Die Songs sind eingängig, bleiben direkt im Ohr kleben und bewegen sich wieder mal auf einem hohen Level.
Qualität ist Trumpf, das zeigt schon das zusammenspiel der Band. Alles aus einem Guss, Harmonisch bis zur letzten Note.

Es macht Spaß Freischlader zu hören, da er es immer wieder schafft, sich mit seinem feinfühligen und dynamischen Gitarrenspiel einmal in den Vordergrund zu spielen aber auch gleich in der Gesamtheit der Band einzufügen. Dieser Wechsel gelingt ihm wirklich gut.
Gesanglich mag es nicht jedermanns Geschmack zu sein aber mir gefällt seine etwas kreckelige Stimme echt gut.

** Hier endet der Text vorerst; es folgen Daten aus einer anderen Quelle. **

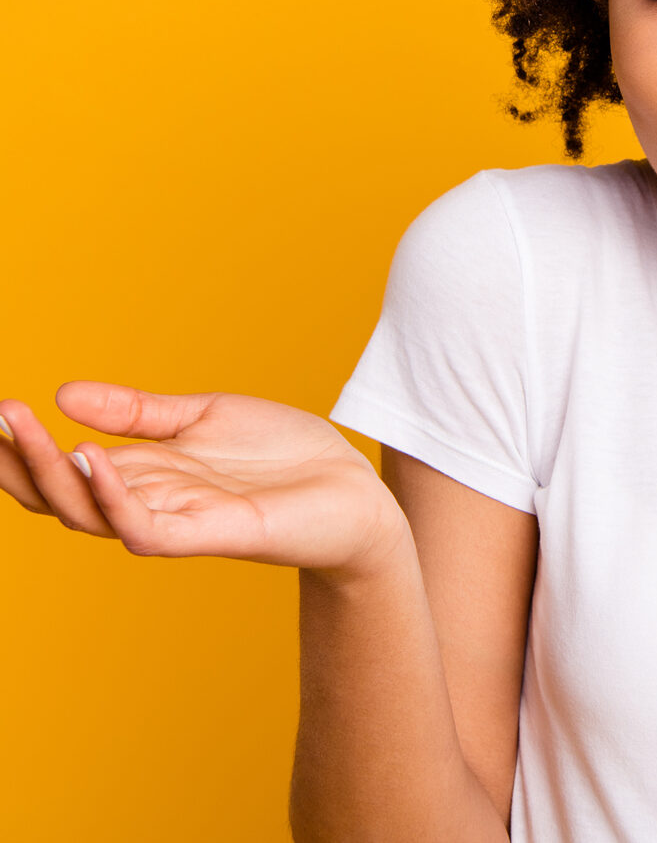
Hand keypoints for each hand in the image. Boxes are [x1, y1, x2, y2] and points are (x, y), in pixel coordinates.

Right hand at [0, 381, 405, 576]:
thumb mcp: (204, 416)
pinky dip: (115, 498)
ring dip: (54, 474)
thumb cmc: (283, 459)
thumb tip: (64, 392)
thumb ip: (138, 412)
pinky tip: (93, 461)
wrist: (354, 492)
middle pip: (61, 494)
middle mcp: (150, 501)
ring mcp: (178, 521)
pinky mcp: (214, 533)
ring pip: (92, 512)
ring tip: (28, 429)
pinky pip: (146, 528)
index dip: (22, 447)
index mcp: (145, 473)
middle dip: (20, 461)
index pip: (62, 469)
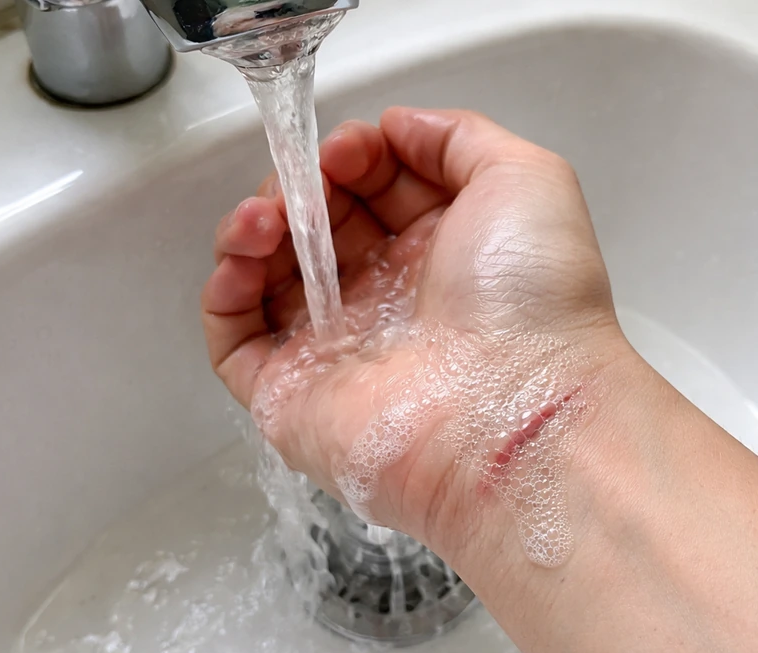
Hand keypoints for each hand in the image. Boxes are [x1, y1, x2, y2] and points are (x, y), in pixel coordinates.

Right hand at [201, 107, 633, 561]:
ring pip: (269, 278)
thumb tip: (396, 127)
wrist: (515, 418)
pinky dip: (223, 292)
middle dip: (302, 187)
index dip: (353, 159)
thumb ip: (458, 136)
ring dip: (254, 229)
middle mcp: (390, 304)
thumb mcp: (524, 179)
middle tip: (309, 179)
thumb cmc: (534, 304)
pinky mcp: (293, 396)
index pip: (376, 193)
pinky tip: (243, 258)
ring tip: (268, 217)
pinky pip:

Anspieltipp: "Point of view", da geht gleich die Post ab, "Caroline" nimmt nach den ersten beiden Songs etwas Dampf aus dem Kessel. Aber "My woman" ist das absolute Highlight. Ein Knaller Song, hier freue ich mich schon auf die Live Präsentation..!!!

Schön das wir auch deutsche Bluesmusiker haben, die sich vor der internationale Garde nicht zu verstecken brauchen.